Elon Musk, the tumultuous boss of electric vehicle maker Tesla, has passed Bill Gates to become the second richest man in the world, according to Bloomberg’s ranking of billionaires.
The fortune of the 49-year-old South African-born entrepreneur grew by $ 7.24 billion on Monday alone, climbing to $ 128 billion.
The ultra-media executive, who is also co-founder of the space company SpaceX, had already passed in a few weeks in front of Mark Zuckerberg, the leader of Facebook, and Bernard Arnault, the boss of the luxury group LVMH.
On the podium of multi-billionaires, he is only behind Jeff Bezos, the founder of the e-commerce giant Amazon, whose fortune is estimated at 182 billion dollars.
Bill Gates rounds out the top three with a fortune valued at $ 127.7 billion. The former Microsoft co-founder has seen his fortune melt away because he devotes a good part of it to the Bill and Melinda Gates Foundation.
– The rich, even richer –
According to Bloomberg, the richest have seen their cumulative fortune grow by $ 1.3 trillion since January, up 23%, as the coronavirus pandemic has caused the global economy to slow down and led to processions of layoffs and a wave of corporate bankruptcies in the United States.
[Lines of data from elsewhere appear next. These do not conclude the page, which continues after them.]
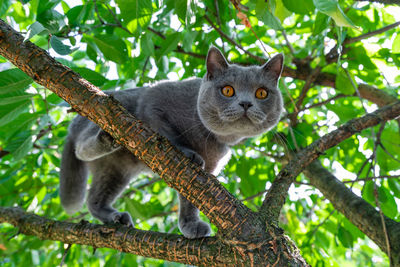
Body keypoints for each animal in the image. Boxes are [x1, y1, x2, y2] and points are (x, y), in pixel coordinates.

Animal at [60, 47, 284, 240]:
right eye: (227, 90)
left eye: (262, 93)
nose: (246, 103)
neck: (210, 137)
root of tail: (72, 124)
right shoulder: (155, 101)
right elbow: (167, 134)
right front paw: (189, 153)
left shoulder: (209, 169)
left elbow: (192, 197)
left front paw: (190, 225)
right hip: (107, 109)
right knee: (81, 149)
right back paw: (106, 139)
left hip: (117, 170)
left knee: (94, 200)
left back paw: (115, 216)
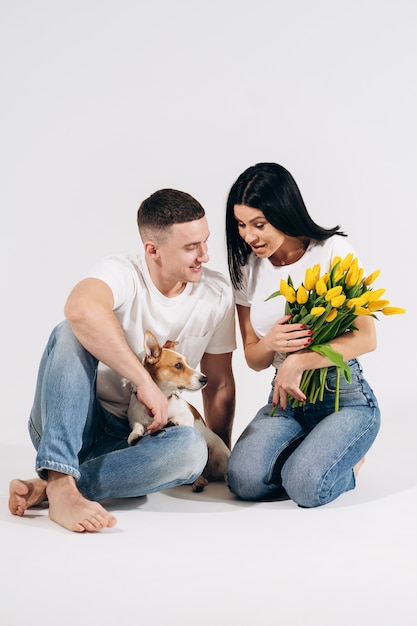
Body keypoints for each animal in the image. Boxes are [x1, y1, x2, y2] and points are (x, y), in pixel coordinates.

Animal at [126, 330, 231, 490]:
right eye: (178, 365)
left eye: (187, 362)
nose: (205, 379)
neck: (162, 397)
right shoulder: (134, 417)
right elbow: (137, 424)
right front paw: (135, 434)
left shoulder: (188, 415)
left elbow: (180, 417)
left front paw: (172, 421)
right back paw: (199, 481)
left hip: (218, 451)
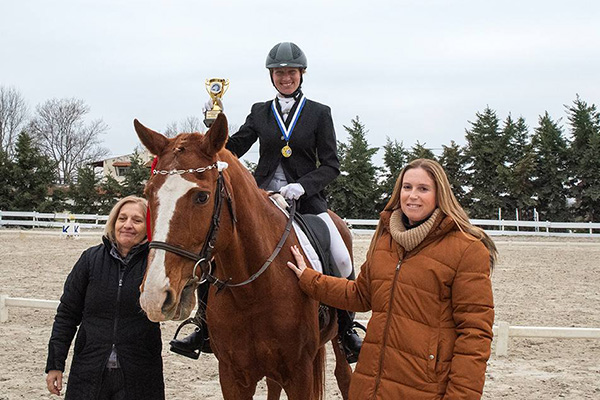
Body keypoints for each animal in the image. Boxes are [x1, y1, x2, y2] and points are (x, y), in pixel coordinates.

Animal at [135, 113, 353, 400]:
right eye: (148, 193)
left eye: (202, 197)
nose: (154, 297)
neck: (252, 293)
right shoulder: (232, 375)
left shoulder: (300, 375)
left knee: (344, 375)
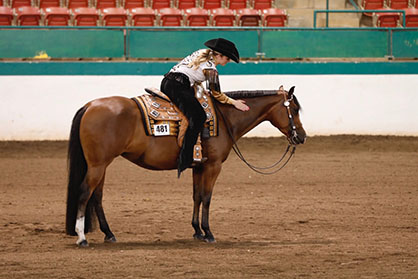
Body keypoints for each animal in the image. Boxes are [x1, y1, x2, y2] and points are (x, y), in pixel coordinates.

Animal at [66, 86, 306, 247]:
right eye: (294, 109)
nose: (301, 137)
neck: (223, 117)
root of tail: (89, 106)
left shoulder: (199, 166)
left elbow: (197, 196)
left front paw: (197, 231)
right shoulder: (213, 166)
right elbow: (207, 197)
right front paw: (208, 233)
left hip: (101, 165)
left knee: (97, 196)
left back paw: (109, 234)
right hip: (97, 165)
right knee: (84, 193)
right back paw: (82, 237)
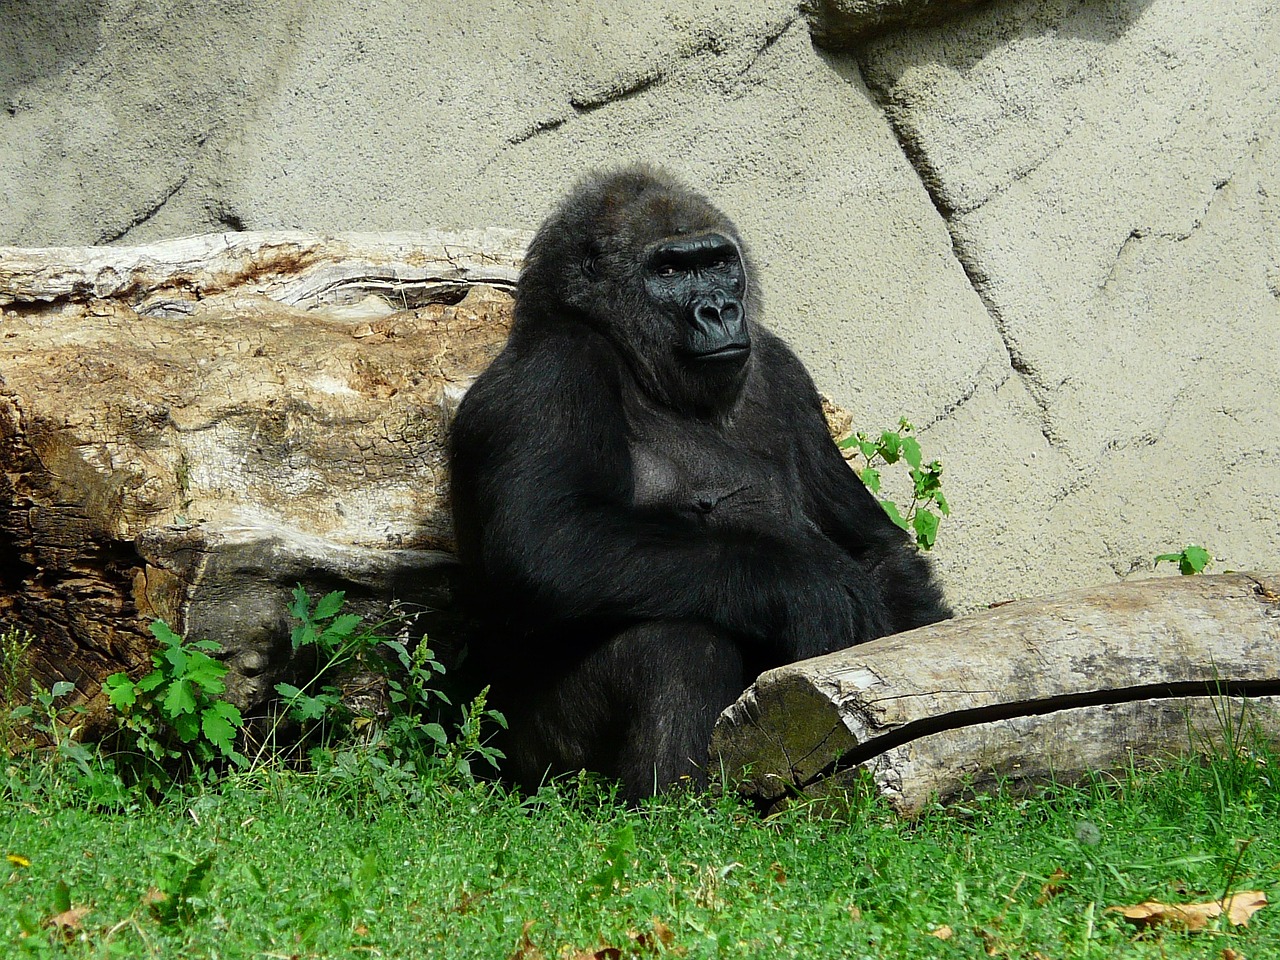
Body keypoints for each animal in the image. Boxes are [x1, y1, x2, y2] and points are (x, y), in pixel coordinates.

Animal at [450, 167, 952, 803]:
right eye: (668, 271)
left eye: (715, 262)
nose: (718, 309)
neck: (633, 358)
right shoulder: (552, 372)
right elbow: (544, 542)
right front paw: (809, 589)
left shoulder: (783, 368)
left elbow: (875, 548)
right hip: (531, 764)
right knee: (678, 644)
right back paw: (672, 808)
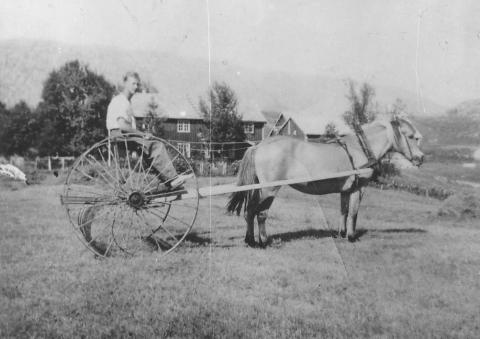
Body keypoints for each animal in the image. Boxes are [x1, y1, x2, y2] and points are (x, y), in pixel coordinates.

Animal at [227, 117, 426, 244]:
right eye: (411, 137)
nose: (421, 158)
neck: (359, 148)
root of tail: (260, 146)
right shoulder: (358, 188)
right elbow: (353, 213)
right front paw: (351, 237)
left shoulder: (345, 190)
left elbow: (343, 212)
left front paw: (341, 234)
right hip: (270, 190)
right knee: (258, 212)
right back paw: (260, 241)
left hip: (262, 189)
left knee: (251, 212)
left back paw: (252, 240)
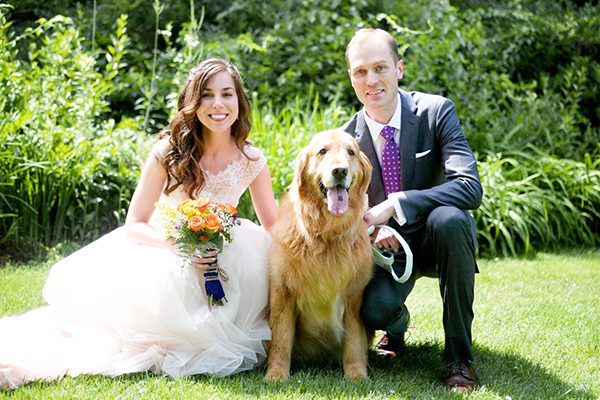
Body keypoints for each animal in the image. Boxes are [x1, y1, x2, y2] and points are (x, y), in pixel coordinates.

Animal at [266, 129, 372, 382]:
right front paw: (276, 374)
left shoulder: (354, 296)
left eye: (350, 152)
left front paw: (356, 374)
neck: (327, 235)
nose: (340, 170)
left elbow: (354, 341)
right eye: (322, 151)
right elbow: (280, 339)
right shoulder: (282, 291)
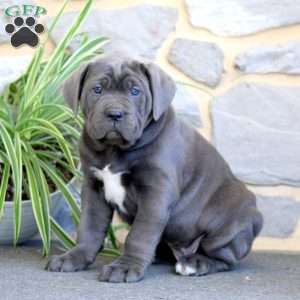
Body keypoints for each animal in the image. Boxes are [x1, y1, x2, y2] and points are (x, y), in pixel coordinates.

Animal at [45, 55, 264, 282]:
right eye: (97, 89)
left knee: (225, 259)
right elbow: (89, 226)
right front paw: (74, 257)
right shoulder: (94, 189)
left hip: (227, 226)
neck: (114, 150)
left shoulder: (156, 193)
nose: (115, 113)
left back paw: (195, 263)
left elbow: (139, 235)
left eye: (135, 91)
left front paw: (125, 267)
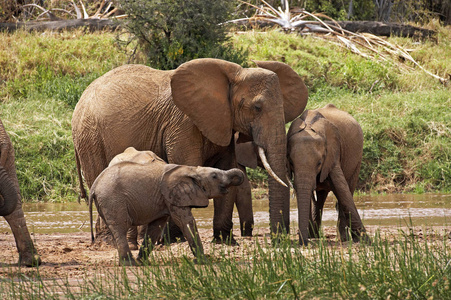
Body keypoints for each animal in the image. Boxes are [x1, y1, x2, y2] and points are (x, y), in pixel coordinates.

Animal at [72, 57, 308, 243]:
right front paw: (173, 238)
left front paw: (224, 240)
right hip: (90, 136)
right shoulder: (182, 123)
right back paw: (109, 241)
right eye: (257, 108)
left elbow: (228, 169)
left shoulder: (223, 122)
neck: (232, 75)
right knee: (97, 177)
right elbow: (187, 165)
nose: (279, 239)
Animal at [88, 147, 244, 264]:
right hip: (112, 199)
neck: (192, 170)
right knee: (120, 226)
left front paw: (144, 262)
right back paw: (129, 264)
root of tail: (95, 185)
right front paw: (203, 262)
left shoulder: (164, 198)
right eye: (214, 176)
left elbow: (156, 227)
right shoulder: (172, 196)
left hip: (106, 201)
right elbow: (186, 221)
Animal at [288, 104, 370, 245]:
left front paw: (366, 240)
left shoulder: (333, 152)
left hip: (357, 158)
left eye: (319, 163)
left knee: (347, 189)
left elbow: (342, 189)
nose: (303, 242)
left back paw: (344, 239)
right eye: (291, 163)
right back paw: (316, 235)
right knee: (319, 199)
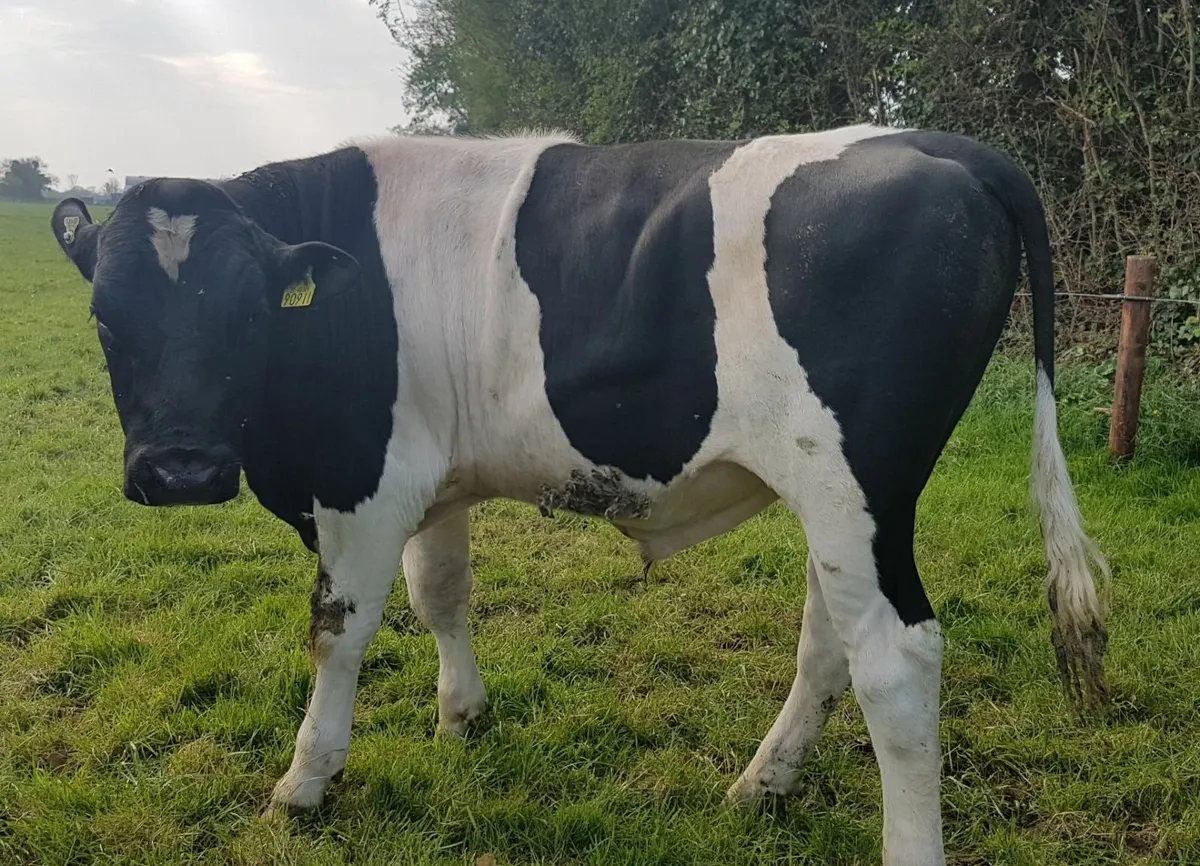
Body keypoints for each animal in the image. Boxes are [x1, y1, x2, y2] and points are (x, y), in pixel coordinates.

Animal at [50, 123, 1109, 864]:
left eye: (246, 313)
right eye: (103, 316)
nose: (181, 470)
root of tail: (946, 144)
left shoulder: (361, 480)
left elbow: (337, 631)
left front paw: (306, 780)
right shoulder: (435, 480)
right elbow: (442, 594)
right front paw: (462, 715)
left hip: (859, 484)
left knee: (895, 660)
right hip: (841, 502)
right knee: (830, 641)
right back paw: (762, 782)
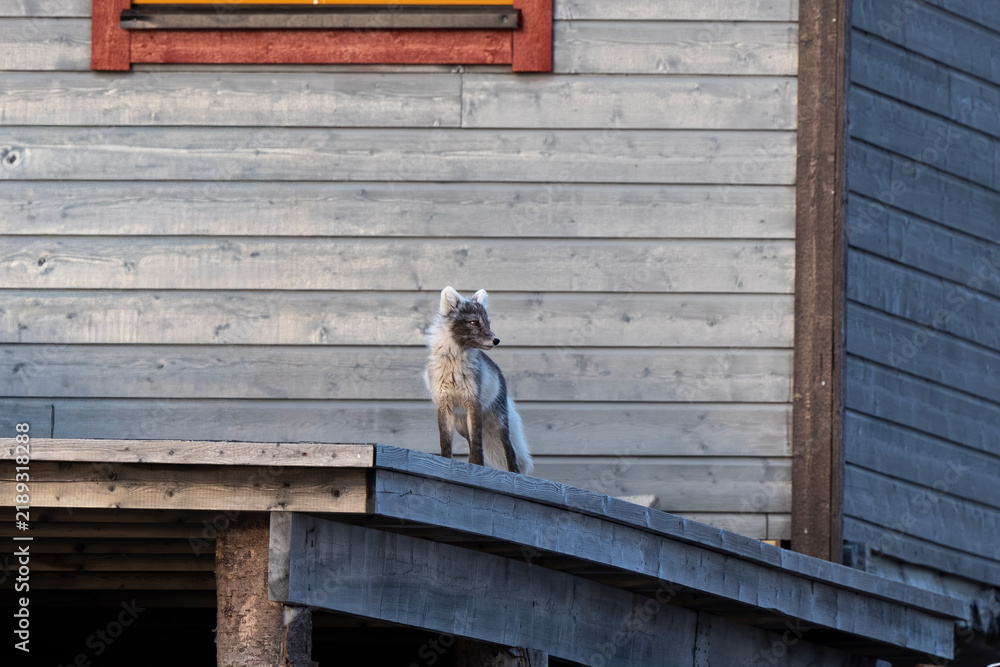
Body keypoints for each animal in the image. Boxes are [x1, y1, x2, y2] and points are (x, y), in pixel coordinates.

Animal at [424, 286, 533, 475]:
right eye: (474, 322)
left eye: (488, 323)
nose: (496, 340)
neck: (454, 367)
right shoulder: (444, 403)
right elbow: (445, 442)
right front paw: (445, 462)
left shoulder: (473, 402)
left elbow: (477, 445)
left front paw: (478, 466)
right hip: (461, 426)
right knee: (470, 441)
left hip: (499, 421)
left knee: (509, 448)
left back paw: (514, 473)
Mr Musk’s meteoric rise in the Big Fortune rankings is linked to Tesla’s soaring title on Wall Street, which has risen more than 500% since the start of the year and is now worth $ 495 billion there. . This allowed Mr. Musk, who owns about 18% of the company, to earn 100 billion over the same period.
On the one hand, the group has become profitable, managing to earn money for five consecutive quarters.
Its action has also been boosted in recent weeks by the election to the presidency of the United States of Joe Biden, who has promised to promote the development of electric vehicles in the country, and by the announcement of the group’s next entry. in the prestigious S&P 500 index.
Being part of it will allow Tesla’s share to be systematically included in many financial products that mechanically follow its fluctuations, ETFs, which should give it even more scope.
Tesla is generally benefiting from the enthusiasm of many investors for what they consider to be the future of the automobile.
Although they sell many more vehicles, the more traditional car makers General Motors and Ford are only worth $ 64 billion and $ 35 billion on the stock market, respectively.